The Fourteenth Amendment says "No State shall…deprive any person of


life, liberty, or property, without due process of law…." This clause has been
interpreted in some cases to guarantee substantive due process. This means
that the government cannot infringe on liberty without proving a compelling
interest and any law that infringes on liberty has to be very narrowly
crafted. Any law that infringes on a protected liberty interest, in this
interpretation of the Fourteenth Amendment, is presumed to be
unconstitutional and the State has to jump a high hurdle to prove otherwise.

The Texas abortion law declaring that a woman cannot have an abortion
unless her life is in danger is too vague. Doctors may not know precisely
when they are breaking the law when performing an abortion.

The First, Fourth, and Fifth Amendments apply to the States. Though these
Amendments do not mention the right of privacy, privacy is fundamental to
the exercise of the rights that are explicitly mentioned. As such, privacy is
protected by the penumbras of the First, Fourth, and Fifth Amendments:
The First Amendment says "Congress shall make no law respecting an
establishment of religion, or prohibiting the free exercise thereof; or
abridging the freedom of speech, or of the press; or the right of the people
peaceably to assemble, and to petition the Government for a redress of
grievances."
The Fourth Amendment says "The right of the people to be secure in their
persons, houses, papers, and effects, against unreasonable searches and
seizures, shall not be violated…."
The Fifth Amendment says "No person shall…be compelled in any criminal
case to be a witness against himself…."
The Ninth Amendment says "The enumeration in the Constitution of certain
rights, shall not be construed to deny or disparage others retained by the
people." The Framers did not want the Bill of Rights to be an all-inclusive
list of the rights that people in the United States have.
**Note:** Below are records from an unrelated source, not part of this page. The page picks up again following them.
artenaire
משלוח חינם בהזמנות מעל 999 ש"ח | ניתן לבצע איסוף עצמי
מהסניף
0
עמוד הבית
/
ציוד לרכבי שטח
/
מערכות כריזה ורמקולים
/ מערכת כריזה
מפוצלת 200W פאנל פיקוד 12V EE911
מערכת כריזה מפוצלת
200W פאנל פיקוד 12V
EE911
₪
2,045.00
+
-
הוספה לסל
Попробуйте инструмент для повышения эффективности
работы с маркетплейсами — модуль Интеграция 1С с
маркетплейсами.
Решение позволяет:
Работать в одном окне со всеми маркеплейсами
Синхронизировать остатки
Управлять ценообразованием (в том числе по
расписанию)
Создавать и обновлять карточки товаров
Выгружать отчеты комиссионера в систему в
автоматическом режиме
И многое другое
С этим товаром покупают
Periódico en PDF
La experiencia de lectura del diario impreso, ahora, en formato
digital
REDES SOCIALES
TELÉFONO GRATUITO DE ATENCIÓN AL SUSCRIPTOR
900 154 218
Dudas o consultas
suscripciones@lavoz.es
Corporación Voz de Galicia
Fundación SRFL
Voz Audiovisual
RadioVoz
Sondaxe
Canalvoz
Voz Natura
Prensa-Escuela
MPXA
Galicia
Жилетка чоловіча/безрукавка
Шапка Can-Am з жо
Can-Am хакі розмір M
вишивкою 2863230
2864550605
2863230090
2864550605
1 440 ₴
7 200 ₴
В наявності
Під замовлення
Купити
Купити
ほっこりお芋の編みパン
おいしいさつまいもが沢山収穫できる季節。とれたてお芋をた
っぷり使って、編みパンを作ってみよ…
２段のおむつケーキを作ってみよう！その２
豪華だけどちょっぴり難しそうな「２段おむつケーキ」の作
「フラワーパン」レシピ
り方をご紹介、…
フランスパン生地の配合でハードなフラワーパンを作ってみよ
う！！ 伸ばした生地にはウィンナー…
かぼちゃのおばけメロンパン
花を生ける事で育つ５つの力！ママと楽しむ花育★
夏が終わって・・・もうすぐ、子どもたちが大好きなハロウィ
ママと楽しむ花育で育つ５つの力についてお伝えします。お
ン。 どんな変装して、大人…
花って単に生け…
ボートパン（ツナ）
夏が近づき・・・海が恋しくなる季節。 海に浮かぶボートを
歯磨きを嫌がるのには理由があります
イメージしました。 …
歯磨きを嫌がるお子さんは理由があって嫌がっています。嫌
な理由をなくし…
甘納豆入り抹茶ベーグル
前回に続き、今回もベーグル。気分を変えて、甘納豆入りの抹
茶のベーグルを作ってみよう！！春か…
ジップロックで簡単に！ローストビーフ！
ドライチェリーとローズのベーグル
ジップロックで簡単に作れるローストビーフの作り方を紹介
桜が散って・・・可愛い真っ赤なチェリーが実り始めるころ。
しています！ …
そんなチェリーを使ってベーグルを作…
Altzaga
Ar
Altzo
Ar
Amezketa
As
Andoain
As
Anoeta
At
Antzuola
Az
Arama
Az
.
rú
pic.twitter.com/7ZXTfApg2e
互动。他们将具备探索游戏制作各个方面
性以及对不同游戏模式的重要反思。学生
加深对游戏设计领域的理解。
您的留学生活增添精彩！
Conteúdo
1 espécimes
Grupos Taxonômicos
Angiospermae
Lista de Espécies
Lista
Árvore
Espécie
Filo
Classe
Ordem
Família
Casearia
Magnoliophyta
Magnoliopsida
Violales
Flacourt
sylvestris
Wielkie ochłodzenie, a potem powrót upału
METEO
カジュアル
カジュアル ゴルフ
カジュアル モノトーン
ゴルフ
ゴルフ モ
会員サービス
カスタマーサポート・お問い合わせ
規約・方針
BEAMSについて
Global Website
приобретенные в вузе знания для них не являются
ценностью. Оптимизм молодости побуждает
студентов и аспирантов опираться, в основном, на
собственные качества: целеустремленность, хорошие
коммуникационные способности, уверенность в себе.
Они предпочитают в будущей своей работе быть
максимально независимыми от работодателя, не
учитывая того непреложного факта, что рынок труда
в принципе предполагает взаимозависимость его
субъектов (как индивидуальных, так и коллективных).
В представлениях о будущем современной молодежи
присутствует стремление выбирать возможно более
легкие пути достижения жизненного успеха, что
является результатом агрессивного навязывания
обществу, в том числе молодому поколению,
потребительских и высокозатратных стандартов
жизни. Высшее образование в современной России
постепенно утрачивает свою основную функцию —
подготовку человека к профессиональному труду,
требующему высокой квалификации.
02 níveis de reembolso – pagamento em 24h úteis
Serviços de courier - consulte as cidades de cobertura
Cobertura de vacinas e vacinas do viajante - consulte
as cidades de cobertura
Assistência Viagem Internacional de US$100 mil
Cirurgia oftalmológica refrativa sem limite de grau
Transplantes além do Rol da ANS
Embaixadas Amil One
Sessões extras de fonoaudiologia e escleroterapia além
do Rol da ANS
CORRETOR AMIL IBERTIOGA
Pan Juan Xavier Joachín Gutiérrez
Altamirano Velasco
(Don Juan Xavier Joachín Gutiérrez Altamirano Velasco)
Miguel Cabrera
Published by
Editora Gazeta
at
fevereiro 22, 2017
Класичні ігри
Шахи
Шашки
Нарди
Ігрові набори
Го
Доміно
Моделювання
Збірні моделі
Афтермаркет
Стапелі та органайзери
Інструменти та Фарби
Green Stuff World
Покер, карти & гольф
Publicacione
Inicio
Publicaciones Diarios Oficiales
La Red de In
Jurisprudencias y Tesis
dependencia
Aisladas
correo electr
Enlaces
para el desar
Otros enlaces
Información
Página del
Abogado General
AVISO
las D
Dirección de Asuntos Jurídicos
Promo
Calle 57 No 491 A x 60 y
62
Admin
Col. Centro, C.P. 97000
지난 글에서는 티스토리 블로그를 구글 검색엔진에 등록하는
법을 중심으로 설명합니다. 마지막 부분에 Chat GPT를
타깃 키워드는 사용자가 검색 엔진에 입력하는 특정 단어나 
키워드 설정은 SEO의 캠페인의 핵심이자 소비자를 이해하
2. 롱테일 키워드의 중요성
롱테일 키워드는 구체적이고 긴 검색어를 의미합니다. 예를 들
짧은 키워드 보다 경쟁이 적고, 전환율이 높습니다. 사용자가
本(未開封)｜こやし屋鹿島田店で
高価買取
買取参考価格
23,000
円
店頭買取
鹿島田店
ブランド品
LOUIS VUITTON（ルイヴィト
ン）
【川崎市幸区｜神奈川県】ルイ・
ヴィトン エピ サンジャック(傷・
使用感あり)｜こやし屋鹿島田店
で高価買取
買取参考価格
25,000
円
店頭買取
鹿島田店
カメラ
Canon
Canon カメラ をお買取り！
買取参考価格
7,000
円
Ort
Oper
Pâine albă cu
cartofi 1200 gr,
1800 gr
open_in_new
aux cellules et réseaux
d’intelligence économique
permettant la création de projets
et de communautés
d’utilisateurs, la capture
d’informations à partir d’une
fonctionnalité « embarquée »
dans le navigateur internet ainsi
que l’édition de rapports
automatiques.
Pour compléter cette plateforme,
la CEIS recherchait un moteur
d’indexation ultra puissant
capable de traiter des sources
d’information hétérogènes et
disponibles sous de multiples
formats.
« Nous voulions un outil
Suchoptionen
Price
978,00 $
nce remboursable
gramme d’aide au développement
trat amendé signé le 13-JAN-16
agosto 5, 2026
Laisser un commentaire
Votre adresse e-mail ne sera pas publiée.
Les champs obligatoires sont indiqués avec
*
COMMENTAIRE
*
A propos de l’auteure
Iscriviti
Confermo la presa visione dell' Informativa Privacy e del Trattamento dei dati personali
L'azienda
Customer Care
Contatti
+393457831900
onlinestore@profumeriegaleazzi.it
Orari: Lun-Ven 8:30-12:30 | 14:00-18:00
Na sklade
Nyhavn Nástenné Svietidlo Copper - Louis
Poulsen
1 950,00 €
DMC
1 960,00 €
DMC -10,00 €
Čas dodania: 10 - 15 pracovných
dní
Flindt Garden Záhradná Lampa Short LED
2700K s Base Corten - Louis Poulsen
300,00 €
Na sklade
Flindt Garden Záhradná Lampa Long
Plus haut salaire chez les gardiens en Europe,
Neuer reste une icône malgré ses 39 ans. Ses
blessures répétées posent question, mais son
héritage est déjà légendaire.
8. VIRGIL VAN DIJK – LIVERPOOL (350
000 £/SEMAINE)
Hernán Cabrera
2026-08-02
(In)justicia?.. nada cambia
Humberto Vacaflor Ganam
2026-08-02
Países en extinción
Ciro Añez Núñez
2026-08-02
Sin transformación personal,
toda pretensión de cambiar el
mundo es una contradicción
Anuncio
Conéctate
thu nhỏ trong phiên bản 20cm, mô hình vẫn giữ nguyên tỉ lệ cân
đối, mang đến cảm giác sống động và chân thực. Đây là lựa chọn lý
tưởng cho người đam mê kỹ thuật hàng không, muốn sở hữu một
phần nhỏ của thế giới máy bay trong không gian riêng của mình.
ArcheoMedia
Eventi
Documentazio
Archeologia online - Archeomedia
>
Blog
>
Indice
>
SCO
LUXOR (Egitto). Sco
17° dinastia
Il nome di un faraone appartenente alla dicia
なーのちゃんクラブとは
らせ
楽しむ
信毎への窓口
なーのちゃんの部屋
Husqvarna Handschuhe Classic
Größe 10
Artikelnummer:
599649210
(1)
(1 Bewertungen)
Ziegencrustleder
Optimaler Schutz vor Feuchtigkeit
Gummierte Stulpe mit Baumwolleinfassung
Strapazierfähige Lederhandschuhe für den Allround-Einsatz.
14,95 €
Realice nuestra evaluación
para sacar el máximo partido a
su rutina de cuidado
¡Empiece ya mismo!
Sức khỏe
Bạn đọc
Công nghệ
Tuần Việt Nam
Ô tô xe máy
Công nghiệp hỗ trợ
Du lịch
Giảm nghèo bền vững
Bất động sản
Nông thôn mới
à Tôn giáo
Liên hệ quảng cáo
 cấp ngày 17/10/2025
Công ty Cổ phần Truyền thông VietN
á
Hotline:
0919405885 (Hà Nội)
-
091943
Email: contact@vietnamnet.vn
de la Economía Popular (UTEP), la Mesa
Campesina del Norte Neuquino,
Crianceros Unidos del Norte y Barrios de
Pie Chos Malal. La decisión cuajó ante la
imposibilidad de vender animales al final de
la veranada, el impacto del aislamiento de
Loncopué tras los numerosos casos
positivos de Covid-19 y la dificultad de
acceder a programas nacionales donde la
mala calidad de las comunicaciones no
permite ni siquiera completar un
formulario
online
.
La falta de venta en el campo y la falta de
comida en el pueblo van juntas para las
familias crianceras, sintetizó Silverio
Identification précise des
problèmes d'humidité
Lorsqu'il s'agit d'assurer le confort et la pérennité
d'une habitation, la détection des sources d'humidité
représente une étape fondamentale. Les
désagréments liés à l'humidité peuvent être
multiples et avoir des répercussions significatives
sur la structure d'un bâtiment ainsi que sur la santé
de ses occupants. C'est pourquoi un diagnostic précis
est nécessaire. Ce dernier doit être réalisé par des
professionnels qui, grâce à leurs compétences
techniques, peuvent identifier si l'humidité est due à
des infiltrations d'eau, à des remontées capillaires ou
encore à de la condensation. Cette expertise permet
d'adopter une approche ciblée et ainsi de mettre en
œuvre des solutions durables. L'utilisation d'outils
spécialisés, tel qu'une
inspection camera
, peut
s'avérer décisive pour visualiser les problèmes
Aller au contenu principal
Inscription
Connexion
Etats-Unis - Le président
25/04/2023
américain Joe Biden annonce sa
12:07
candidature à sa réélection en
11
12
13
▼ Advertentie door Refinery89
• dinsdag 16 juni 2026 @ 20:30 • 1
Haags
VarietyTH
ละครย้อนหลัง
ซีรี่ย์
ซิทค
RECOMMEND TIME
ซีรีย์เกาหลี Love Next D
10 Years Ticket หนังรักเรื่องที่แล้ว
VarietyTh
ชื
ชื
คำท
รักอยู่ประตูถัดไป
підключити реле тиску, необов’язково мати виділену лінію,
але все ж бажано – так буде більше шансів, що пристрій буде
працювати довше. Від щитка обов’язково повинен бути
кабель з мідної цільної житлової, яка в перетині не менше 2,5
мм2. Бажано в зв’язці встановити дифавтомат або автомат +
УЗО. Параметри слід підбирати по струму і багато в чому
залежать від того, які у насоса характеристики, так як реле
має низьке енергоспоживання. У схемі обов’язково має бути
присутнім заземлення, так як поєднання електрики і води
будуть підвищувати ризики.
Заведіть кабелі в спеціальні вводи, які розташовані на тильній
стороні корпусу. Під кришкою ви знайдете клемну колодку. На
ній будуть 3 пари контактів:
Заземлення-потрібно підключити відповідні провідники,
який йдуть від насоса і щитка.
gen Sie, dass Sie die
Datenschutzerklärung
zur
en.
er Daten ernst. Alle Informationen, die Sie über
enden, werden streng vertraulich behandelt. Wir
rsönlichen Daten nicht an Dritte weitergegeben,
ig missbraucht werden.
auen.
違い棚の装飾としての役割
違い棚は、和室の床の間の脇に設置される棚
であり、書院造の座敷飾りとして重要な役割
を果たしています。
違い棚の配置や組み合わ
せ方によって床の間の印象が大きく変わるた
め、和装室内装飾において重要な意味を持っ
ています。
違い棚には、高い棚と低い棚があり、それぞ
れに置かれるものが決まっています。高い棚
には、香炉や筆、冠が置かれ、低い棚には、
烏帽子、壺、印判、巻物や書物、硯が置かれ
The Ninth
Amendment says that people retain other rights that are not explicitly listed
in the Constitution. Among these rights may be the right to privacy, which
would include freedom of choice in the basic decisions of one’s life.

It has long been an acknowledged role of the state to safeguard health and
regulate medical practices.

The U.S. Constitution does not explicitly mention any right of privacy.
For the U.S. Supreme Court to determine when, where, and how an abortion
should occur would be to overstep its authority as a court. It is the job of
state legislatures to determine how abortions should be regulated, not federal
courts.

The use of the word “person” in the U.S. Constitution as it was drafted does
not include a foetus. Thus, the Fourteenth Amendment cannot be construed
to protect the unborn.

As a pregnancy progresses, the interest of the state in protecting the health of


the mother and the life of the foetus becomes more “compelling.”